Bruscamente, percibió un olor nauseabundo. El techo de roca viva se abodegó en una estancia que en otro tiempo debía haber servido de lagar, o de molino de aceite. Las prensas, rodeadas de mohosos toneles, ocupaban una vasta cuba. Entre polvorientos mazos, herramientas y útiles de labranza colgaban, brillantes de barniz, los últimos cuadros, ya terminados, de Daniel Fosco. Decenas de apóstoles, demonios y mártires asomaban su burlona concupiscencia a esos irreverentes lienzos.

Dos antorchas clavadas al suelo iluminaban la escena con un fantástico fulgor. El fuego alborotaba las sombras, y daba vida a los cuadros.

Pálida, desnuda, encadenada a la bóveda de la cripta, Berta estaba en pie delante de uno de ellos, un óleo que representaba la tentación diabólica de un débil Jesús orando en el desierto. El hijo del carpintero expresaba el tormento de la duda, la rebelión de su espíritu, y sus manos, rematadas en afiladas uñas, parecían implorar, elevadas al cielo, una fiera compasión, más allá de cualquier sentimiento humano. El semblante del Cristo, que parecía mirarla desde el término de una eternidad congelada en la humillación del dolor, era el de Elifaz Sumí.

A unos diez pasos de distancia, incapaz de seguir avanzando, Martina contempló a su amiga. Berta tenía la misma expresión que acababa de percibir en su boceto del altillo, y la piel cruzada a latigazos.

38

– Puedes guardar la pistola -dijo Berta, con un tembloroso susurro, agitando los brazaletes de hierro.

Martina enfundó el arma.

– ¿Dónde están?

– ¿Quiénes?

– Fosco y Sumí.

– Se marcharon hace un rato. Pero volverán. Siempre lo hacen.

La subinspectora avanzó unos pasos. Las satánicas figuras que tentaban al Mesías enmarcaban la faz de Berta como un coro infernal.

– No te acerques -le advirtió su amiga-. No vayas a tocarme.

– ¿Qué han hecho contigo?

– Nada que yo no les haya permitido hacer.

Martina respiró hondo.
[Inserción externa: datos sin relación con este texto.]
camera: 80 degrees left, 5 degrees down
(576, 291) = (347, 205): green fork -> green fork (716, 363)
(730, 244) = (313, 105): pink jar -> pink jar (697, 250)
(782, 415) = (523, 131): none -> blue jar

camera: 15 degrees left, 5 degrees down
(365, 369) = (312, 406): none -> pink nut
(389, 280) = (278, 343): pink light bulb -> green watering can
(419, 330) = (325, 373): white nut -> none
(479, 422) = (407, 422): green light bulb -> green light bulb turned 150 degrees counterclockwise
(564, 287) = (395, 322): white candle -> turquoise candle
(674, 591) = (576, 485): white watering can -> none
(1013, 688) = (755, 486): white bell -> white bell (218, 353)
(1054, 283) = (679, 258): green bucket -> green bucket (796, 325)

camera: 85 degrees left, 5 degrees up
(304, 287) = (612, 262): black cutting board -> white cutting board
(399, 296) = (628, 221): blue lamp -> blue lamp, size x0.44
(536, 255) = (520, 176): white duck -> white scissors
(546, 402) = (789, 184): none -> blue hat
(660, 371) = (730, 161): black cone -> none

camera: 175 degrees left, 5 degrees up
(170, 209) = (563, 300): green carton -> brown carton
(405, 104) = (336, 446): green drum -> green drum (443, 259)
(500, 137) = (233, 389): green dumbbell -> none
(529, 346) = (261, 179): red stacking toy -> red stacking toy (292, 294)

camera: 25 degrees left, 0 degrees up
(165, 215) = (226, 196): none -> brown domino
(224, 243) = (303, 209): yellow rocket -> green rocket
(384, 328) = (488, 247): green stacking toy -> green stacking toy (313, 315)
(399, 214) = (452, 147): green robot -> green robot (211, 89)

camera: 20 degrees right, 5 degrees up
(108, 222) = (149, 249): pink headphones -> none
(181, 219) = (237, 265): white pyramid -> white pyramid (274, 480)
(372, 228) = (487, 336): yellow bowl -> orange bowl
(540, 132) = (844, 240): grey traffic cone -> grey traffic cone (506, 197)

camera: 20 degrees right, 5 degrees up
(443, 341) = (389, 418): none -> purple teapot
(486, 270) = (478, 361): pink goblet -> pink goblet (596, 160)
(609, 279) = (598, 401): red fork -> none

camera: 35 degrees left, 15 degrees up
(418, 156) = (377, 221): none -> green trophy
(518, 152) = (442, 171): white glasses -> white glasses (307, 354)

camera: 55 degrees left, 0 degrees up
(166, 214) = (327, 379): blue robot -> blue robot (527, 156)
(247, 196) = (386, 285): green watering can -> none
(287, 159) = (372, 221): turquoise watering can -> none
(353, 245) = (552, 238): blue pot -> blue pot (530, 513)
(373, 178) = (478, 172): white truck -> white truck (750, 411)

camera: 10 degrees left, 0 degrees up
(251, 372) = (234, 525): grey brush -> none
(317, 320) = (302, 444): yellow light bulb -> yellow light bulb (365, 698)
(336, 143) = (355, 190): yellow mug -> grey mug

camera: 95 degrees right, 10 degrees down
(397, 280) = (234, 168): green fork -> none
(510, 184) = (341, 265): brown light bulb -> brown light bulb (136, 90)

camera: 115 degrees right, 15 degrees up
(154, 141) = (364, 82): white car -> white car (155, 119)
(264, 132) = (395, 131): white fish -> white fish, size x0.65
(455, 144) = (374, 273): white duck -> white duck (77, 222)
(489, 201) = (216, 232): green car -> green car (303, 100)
El pestilente olor se infiltró en sus bronquios.

– Creía conocerte, pero no imaginé que pudieras llegar a caer tan bajo.

– Nunca es fácil conocer a nuestra otra mitad.

– ¿Cuándo empezó todo esto?

– Hace ya algún tiempo.

– ¿Antes de que tú y yo…?

– Sí.

– ¿Habías estado aquí?

– Sí.

– ¿Posando para Fosco?

– Así es.

– ¿Te acostabas con él?

– De vez en cuando.

– ¿Por qué?

– No lo sé.

– ¿Estás enamorada de él?

– No lo sé.

– ¿Y de Elifaz, lo estás?

– Tal vez. Sólo lo hago con él cuando los dos quieren. Al principio me daba miedo. Temía que me hicieran daño. Pero nunca he disfrutado tanto. Nunca como al tenerlos a los dos dentro de mí.